$T(x,y,z)=x$, $S=\{(x,y,z): x^2+y^2+z^2=1\}$, I also got a formula for heat flow $\int \int_S (-k \nabla T)\circ dS$ for some parameter $k$.
My attempt:
$x=sin\phi cos\theta$, $y=sin\phi sin\theta$, $z=cos\phi$ for $0\leq \theta \leq 2\pi$ and $0\leq \phi \leq \pi$,
$\nabla T=\hat{i}$, $S(\phi, \theta)=\hat{i}sin\phi cos\theta +\hat{j}sin\phi sin\theta+\hat{k}cos\theta$,
$dS=\frac{\partial S}{\partial \phi}d\phi \times \frac{\partial S}{\partial \theta}d\theta=(\hat{i}cos\phi cos\theta+\hat{j} cos\phi sin\theta – \hat{k}sin\phi)d\phi \times (-\hat{i}sin\phi sin\theta+\hat{j}sin\phi cos\theta)d\theta=$
$=(\hat{i}sin^2\phi cos\theta + \hat{j} sin^2 \phi sin\theta+\hat{k}sin\phi cos\phi)d\phi d\theta$.
$\nabla T \circ dS=sin^2\phi cos\theta d\phi d\theta$, $\int \int_S (-k \nabla T)\circ dS=k\int_0^{2\pi}\int_0^{\pi}sin^2\phi cos\theta d\phi d\theta=k\int_0^{2\pi}\frac{\pi}{2} cos\theta d\theta=0$
Is this correct?
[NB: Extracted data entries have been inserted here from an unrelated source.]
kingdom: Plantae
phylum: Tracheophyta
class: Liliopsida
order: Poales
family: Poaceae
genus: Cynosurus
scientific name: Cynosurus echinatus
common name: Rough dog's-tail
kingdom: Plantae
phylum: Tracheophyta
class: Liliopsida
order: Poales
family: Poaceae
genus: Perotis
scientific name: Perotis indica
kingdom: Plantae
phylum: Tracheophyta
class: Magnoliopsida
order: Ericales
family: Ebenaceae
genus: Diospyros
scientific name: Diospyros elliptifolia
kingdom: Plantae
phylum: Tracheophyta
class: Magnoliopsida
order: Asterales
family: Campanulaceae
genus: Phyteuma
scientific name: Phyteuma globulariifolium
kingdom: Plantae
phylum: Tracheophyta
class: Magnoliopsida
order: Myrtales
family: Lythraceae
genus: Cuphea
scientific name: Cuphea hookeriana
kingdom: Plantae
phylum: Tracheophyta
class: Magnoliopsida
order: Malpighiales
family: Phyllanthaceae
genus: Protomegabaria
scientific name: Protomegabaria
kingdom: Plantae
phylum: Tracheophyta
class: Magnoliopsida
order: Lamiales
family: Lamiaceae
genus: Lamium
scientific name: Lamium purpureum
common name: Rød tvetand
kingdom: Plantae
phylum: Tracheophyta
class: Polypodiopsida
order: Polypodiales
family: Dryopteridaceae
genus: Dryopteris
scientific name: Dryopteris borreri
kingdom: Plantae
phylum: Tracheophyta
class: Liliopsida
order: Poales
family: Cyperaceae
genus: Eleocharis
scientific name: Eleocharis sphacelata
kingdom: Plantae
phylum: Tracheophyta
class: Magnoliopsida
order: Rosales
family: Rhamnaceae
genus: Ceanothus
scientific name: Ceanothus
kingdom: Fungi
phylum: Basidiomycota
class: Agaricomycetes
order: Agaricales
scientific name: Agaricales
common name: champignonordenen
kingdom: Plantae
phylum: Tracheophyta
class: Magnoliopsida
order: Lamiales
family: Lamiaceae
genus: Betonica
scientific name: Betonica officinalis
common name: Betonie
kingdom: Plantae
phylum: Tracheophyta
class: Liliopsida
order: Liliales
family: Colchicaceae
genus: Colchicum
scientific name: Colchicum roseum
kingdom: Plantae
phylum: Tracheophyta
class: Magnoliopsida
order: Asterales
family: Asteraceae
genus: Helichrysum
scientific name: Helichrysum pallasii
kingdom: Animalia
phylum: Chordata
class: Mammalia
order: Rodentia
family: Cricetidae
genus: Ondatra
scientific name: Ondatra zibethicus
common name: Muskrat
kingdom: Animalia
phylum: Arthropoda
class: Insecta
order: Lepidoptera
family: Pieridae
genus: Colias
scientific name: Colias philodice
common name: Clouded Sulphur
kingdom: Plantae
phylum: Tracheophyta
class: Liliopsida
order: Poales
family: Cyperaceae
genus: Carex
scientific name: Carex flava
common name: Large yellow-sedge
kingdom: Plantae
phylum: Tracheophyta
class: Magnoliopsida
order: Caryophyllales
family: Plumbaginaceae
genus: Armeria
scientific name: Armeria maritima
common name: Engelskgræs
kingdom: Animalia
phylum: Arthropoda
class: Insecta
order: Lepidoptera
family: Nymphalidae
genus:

Thanks in advance.
Best Answer
Yes there are two ways to look at it without direct computation
$\textbf{Option 1}$: Surface integral
Using $n = (x,y,z)$ for the unit sphere we have that
$$\iint -k\nabla T \cdot n dS = -k \iint x dS$$
$x$ is an odd function and the sphere has $x$ symmetry i.e. $(-x)^2 + y^2 +z^2 = 1 \iff x^2+y^2+z^2=1$ so the integral is $0$ automatically.
$\textbf{Option 2}$: Divergence theorem
By Divergence theorem we have that
$$-k\iint \nabla T \cdot n dS = -k \iiint \Delta T dV = -k \iiint 0 \:dV = 0$$